● **Exercise description**: The answer should be one number only, namely how many lines of the records hold the word "specifications".

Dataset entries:

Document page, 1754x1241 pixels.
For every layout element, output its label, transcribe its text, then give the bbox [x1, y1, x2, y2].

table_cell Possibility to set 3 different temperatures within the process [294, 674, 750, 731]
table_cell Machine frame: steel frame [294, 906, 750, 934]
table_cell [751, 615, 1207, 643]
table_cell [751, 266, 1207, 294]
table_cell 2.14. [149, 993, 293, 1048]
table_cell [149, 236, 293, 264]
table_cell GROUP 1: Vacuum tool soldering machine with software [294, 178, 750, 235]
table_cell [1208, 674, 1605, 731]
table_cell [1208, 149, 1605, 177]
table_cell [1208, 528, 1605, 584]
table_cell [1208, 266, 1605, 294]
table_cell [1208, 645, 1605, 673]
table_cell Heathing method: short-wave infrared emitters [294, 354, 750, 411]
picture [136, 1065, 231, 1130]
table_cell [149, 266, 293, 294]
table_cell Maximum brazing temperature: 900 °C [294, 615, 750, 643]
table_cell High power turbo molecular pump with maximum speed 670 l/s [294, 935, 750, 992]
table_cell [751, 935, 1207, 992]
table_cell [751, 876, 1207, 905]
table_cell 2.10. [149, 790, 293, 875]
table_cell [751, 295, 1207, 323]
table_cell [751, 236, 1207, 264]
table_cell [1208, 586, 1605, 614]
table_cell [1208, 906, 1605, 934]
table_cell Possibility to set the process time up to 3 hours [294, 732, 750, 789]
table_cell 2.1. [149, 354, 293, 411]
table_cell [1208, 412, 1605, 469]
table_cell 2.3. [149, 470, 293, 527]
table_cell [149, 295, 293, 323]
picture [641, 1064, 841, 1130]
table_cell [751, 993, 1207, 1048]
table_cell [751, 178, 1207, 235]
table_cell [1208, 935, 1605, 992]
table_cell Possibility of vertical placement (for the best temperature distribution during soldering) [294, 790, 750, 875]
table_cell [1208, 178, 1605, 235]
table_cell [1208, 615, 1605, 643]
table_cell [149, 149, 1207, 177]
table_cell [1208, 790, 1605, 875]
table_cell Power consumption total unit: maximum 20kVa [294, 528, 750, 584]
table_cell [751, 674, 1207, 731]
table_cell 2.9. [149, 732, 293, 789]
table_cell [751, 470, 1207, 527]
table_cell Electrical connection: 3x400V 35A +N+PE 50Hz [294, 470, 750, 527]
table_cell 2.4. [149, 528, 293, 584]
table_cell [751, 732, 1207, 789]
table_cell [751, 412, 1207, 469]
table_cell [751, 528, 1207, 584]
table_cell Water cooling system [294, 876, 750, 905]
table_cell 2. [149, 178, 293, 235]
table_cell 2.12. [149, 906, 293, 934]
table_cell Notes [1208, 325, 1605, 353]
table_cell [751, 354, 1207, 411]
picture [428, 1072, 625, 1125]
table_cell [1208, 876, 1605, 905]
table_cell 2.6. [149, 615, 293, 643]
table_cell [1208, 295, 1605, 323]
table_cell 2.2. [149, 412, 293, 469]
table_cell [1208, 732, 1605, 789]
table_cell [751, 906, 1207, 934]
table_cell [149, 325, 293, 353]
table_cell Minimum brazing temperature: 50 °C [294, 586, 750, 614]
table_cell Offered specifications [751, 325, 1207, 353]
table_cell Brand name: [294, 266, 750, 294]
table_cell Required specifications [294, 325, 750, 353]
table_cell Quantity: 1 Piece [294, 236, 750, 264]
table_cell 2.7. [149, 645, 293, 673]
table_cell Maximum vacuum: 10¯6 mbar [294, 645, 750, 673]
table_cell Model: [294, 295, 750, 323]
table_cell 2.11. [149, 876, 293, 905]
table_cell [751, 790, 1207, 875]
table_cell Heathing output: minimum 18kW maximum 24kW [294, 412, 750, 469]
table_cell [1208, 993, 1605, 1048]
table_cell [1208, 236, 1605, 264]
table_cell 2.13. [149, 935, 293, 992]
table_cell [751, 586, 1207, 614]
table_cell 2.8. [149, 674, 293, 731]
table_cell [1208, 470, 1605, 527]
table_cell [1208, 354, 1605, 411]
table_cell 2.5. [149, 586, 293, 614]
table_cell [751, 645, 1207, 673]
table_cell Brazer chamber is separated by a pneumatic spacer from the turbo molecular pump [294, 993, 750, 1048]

● **Solution to this task**: 2